Our guide, seen in the foreground here, was informative and witty and pitched it perfectly for the kids whilst still managing to point out many things which I wouldn’t have seen or heard or recognised without his help.

After Lunch at the visitor centre A and B walked home with me via Trowbarrow quarry and Eaves Wood. We passed the pond dipping area on our way and were able to confirm that the second nest is a moorhen nest…

On the path between Trowbarrow quarry and Moss Lane I spotted this skull…

I knew that B would be determined to bring it home, and he has.

He was keen to add this to the ‘rabbit skull’ which he was given last week. He was also very keen to identify this skull and helped me to search through my natural history library looking for help. We found none and so naturally fell back on Google, which led me to this blog which in turn brought me to this handy identification guide. Apparently the large gap between the incisors and the other teeth is typical of rodents and rabbits. Our skull has a second set of incisors behind the first making it either a rabbit or a hare. Which means that the ‘rabbit skull’ he was given isn’t a rabbit skull at all. Now that I’ve looked at it properly, I don’t think that it is a skull of any sort.

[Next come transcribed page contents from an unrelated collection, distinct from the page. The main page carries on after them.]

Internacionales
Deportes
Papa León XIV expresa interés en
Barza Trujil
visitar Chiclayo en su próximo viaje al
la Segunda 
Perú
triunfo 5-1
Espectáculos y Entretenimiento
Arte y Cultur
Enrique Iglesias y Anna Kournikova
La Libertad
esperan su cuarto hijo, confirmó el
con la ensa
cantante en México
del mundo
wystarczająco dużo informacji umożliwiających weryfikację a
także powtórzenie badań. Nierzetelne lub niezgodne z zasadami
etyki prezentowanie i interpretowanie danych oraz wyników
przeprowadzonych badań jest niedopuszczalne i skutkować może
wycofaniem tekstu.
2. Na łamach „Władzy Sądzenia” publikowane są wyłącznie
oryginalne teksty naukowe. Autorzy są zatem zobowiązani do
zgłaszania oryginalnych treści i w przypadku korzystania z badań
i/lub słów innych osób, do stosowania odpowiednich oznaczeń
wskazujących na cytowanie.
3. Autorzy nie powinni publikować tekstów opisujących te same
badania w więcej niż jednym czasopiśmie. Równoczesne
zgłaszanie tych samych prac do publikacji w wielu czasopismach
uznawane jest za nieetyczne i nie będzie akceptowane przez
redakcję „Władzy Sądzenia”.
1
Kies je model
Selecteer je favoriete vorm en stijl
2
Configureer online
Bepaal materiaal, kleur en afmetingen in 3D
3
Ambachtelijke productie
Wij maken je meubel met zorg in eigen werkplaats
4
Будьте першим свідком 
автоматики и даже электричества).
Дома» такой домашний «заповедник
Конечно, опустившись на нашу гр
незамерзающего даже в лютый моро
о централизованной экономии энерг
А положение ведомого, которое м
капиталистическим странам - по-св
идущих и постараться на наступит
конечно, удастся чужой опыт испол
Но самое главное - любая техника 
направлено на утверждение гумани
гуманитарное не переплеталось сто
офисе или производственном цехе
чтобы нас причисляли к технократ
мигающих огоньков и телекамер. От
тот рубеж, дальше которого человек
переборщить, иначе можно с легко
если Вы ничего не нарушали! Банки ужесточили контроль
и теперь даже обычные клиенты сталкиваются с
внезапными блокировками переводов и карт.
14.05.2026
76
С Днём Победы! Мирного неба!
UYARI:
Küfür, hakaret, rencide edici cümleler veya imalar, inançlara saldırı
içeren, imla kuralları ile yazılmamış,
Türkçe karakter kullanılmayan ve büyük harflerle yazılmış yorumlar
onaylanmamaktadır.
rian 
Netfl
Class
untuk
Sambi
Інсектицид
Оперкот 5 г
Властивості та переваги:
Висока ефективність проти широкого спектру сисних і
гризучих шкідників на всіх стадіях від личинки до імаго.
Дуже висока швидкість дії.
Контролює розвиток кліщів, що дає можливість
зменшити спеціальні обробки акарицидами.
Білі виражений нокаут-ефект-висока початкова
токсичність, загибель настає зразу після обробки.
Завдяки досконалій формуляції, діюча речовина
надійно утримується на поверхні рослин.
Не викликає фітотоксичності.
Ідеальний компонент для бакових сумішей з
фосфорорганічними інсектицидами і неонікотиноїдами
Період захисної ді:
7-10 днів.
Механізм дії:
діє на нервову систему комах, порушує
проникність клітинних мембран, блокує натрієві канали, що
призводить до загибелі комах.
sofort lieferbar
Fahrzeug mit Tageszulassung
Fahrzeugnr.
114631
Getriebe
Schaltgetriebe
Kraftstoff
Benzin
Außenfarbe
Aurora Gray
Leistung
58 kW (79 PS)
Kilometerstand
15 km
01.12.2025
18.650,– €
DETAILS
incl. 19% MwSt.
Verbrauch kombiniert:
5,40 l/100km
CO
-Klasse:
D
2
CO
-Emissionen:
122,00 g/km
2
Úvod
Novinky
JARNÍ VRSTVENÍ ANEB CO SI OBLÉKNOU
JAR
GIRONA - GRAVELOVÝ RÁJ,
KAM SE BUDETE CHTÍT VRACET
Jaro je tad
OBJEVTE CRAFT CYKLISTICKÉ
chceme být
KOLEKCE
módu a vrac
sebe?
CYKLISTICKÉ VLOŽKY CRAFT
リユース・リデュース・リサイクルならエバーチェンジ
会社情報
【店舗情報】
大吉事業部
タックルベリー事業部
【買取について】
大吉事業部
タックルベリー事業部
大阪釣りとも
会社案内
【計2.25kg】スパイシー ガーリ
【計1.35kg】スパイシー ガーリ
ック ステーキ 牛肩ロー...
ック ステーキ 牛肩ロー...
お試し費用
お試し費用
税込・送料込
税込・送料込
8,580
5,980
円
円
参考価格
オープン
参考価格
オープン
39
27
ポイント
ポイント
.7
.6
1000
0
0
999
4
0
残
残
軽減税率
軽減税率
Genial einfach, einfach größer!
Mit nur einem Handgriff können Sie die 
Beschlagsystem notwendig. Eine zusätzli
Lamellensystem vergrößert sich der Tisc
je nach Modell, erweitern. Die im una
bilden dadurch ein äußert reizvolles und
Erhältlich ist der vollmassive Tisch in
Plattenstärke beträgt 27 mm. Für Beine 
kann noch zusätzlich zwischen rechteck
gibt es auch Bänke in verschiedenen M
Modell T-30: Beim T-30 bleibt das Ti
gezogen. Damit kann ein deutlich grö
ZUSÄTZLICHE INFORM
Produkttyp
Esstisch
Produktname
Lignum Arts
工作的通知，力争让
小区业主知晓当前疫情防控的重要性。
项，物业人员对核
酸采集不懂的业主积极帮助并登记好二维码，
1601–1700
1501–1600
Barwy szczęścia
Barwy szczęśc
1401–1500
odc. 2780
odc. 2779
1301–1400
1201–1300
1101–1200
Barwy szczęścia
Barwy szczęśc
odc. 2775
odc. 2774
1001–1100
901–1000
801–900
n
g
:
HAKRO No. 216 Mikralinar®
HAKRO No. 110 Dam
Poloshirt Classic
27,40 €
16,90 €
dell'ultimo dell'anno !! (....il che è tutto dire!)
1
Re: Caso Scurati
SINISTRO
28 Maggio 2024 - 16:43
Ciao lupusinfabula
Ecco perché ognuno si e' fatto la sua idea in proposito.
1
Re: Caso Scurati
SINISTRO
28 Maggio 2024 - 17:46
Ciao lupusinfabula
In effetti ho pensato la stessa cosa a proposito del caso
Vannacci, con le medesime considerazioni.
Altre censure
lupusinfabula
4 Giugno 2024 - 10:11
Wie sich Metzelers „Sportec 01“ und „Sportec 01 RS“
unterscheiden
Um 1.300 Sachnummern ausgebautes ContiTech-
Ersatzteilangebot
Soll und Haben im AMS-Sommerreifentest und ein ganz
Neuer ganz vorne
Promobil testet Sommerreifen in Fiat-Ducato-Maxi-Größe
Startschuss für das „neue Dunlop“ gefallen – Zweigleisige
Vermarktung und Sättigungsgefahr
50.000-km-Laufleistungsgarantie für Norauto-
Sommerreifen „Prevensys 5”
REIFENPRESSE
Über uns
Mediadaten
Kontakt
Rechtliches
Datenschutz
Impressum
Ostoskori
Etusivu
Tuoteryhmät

Anyway…bugs, dens, pooh-sticks, hide and seek, leaping, climbing, nests, skulls….it’s a wonder we ever find any time for our wii.

Another Series of Sorties to Assorted Spaces

On Finding More Things

Saturday’s second stroll was a family affair with three generations of bound beaters. We began in the trough, a slight fault where the bedding plains have turned through ninety degrees so that they run vertically and a softer layer of mudstones has eroded faster then the two layers of limestone which sandwich it. S was on his bike, but the other two kids had great fun exploring the areas above the path, clambering in and out of the trees.

The trough led us to Trowbarrow Quarry….

…where S was fascinated by the climbers and their portable crash mats.

The hazel catkins have changed again and are now more obviously opening. The colour has changed also and where a tree is well covered they make quite a fetching display.

The track which winds its way out of the quarry has a long gradual descent and S went shooting down it on his bike, rapidly disappearing from view. We crossed the golf course and returned to Leighton Moss where we had parked.

It seems that I have become an internet authority on the essay ‘On Finding Things’ by E. V. Lucas after mentioning that I’d read it in a post a while ago. Now a search on google gives my post as the first link and the stats here have swelled to a trickle as a result. Well almost a trickle. In that essay Lucas mentions finding a plover’s nest after a couple of hours of searching. I’m not sure what sort of nest we found – there were no adult birds in attendance, but it didn’t take much seeking out…

Can you spy the eggs in the middle of the clump of reeds?